HOUSE BUYING JARGON - Estate Agents Terms Explained !

House Buying Jargon Explained


When it comes to buying a house, there can be a lot to get your head around; lengthy contracts, difficult to read paperwork, not to mention the confusing language – what does it all mean?

Here is a list of common housing terms that will help you beat the jargon.

Buyer: that’s you!

Vendor: this is another term for the seller.

Freehold: a type of occupancy which means you own the building and the land it sits on.

Leasehold: this is where you own the property but not the land it is built on – for example, you may own a flat, but not the building it sits in. Our guide to buying a leasehold property tells you everything you need to know before you sign on the dotted line.

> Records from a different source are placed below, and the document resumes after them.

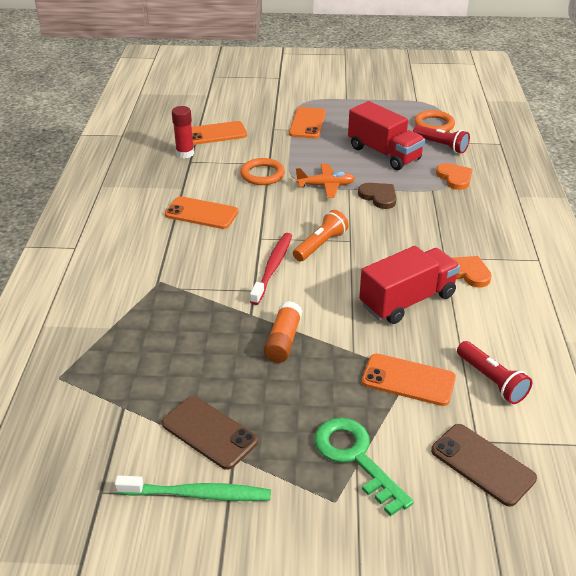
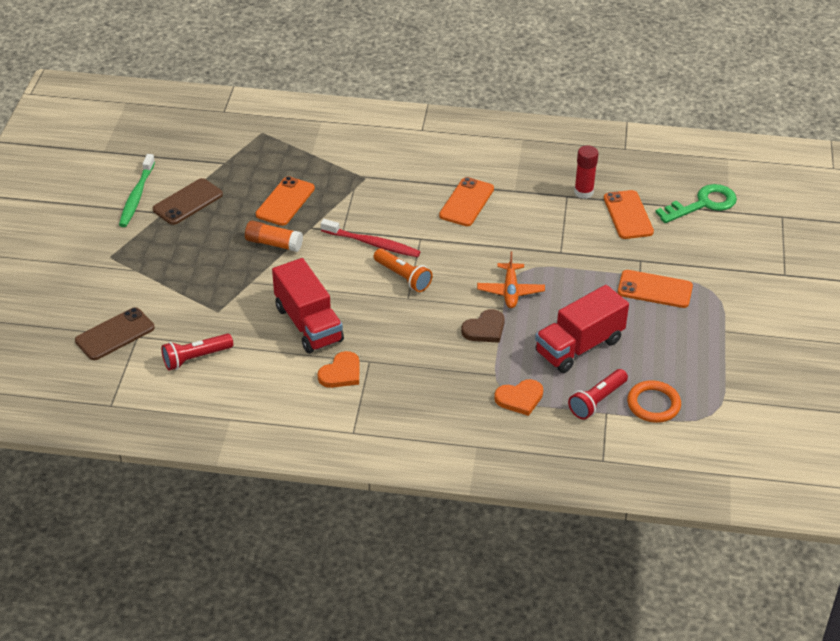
camera: 95 degrees right, 5 degrees up
(262, 174) = (537, 246): orange ring -> none
(355, 458) = (142, 270): green key -> green key (703, 204)
(408, 380) = (210, 309): orange phone -> orange phone (285, 201)

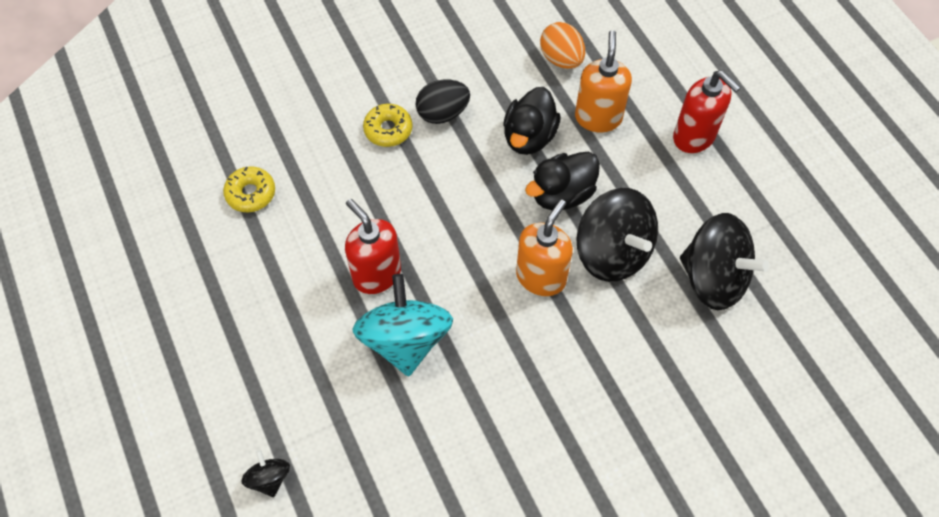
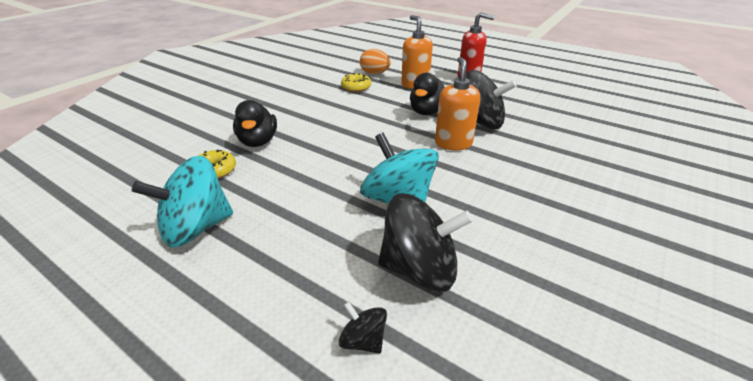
camera: 30 degrees left, 25 degrees down
(200, 278) = (196, 228): none -> turquoise spinning top
(376, 274) = (346, 177): red soap dispenser -> none
(388, 130) = (297, 118): yellow donut -> yellow donut (356, 87)
(442, 113) = (326, 104): black egg -> none
(529, 137) = (386, 99): black duck -> black duck (258, 141)
(713, 278) = (541, 115): black spinning top -> black spinning top (419, 269)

Bridging loan: a temporary short-term loan which enables a buyer to purchase a property before selling their existing property.

Equity: equity, or capital, represents the amount of money a homeowner has put into a property. This value is built up over time as the owner pays off the mortgage and the market value of the property appreciates.

Building survey: a report into the physical state of the property, this is also sometimes referred to as a full structural survey.

Covenant: a covenant is a provision or promise that has been written into a deed which may affect or limit the use of the property or land. There are two different types of covenant, positive and restrictive. A positive covenant is an obligation which requires some form of action (such as maintain a fence or wall), whereas a restrictive covenant limits or prevents the use of land in a specified way.

Easement: an easement is the right of one landowner to make use of another nearby piece of land for the benefit of his own land, for example, a private right of way.

Chain: a chain is formed when several property sales and purchases are inter-dependent. A chain can be complicated but a good estate agent will be able to help keep it moving.

EPC: an Energy Performance Certificate (EPC) shows the efficiency of a property and gives an indication of how much the energy bills will cost. It is displayed as two graphs – the energy efficiency, and the environmental impact of the property. Each is graded from A (the best) to G (the worst).

Under offer: if a property is under offer it means that the seller has accepted an offer from the buyer but the contracts have not yet been exchanged.

Exchange of contracts: the point where both parties are committed to the transaction; both the buyer and seller can walk away at any point before the contracts have been exchanged.

Completion date: when the transaction is complete and ownership of the property passes from the seller to the buyer. Normally, the vendor’s solicitor will ask the estate agent to release the keys to the buyer at this time.

Snagging: snagging is where the developer of new build properties touches up paintwork, adjusts appliances and fixes any other faults within the property. A snagging survey is usually completed prior to the buyer moving in, in order to spot minor cosmetic issues and check the quality of workmanship.

Stamp Duty: a lump-sum tax that anyone buying a property or land over a certain price in England, Northern Ireland and Wales must pay. The current threshold for residential properties is £125,000 and £150,000 for non-residential land and properties, however the rate you pay will vary depending on the overall purchase price. Read our Stamp Duty guide for more information.

Land Transaction Tax: the tax that will replace Stamp Duty in Wales from April 2018. The proposed tax rates and bands were announced in October 2017.

Land & Building Transaction Tax: the tax you pay when purchasing land or property in Scotland. The current threshold is £145,000 for residential properties and £150,000 for non-residential land and properties, however the rate payable is subject to the total purchase cost. Read our Stamp Duty guide for more information.

Base rate: the interest rate which is set by the Bank of England for lending to other banks. It is generally used as a benchmark for the interest rates banks charge when lending money to customers.

Fixed rate mortgage: with a fixed rate mortgage, you pay a set rate of interest on your mortgage for a fixed period, so you know exactly what you'll be paying each month.

Tracker mortgage: this is a mortgage with an interest rate linked to the Bank of England rate, or another base rate. The interest rate will go up and down depending on this rate, irrespective of the mortgage lender.

Variable rate mortgage: with a variable rate mortgage, the interest rate can change at any time. They are partly influenced by the Bank of England base rate but other factors come into play as well. The interest rate you pay on a variable rate mortgage can change even without base rate moving and similarly base rate might come down but your mortgage rate stays the same.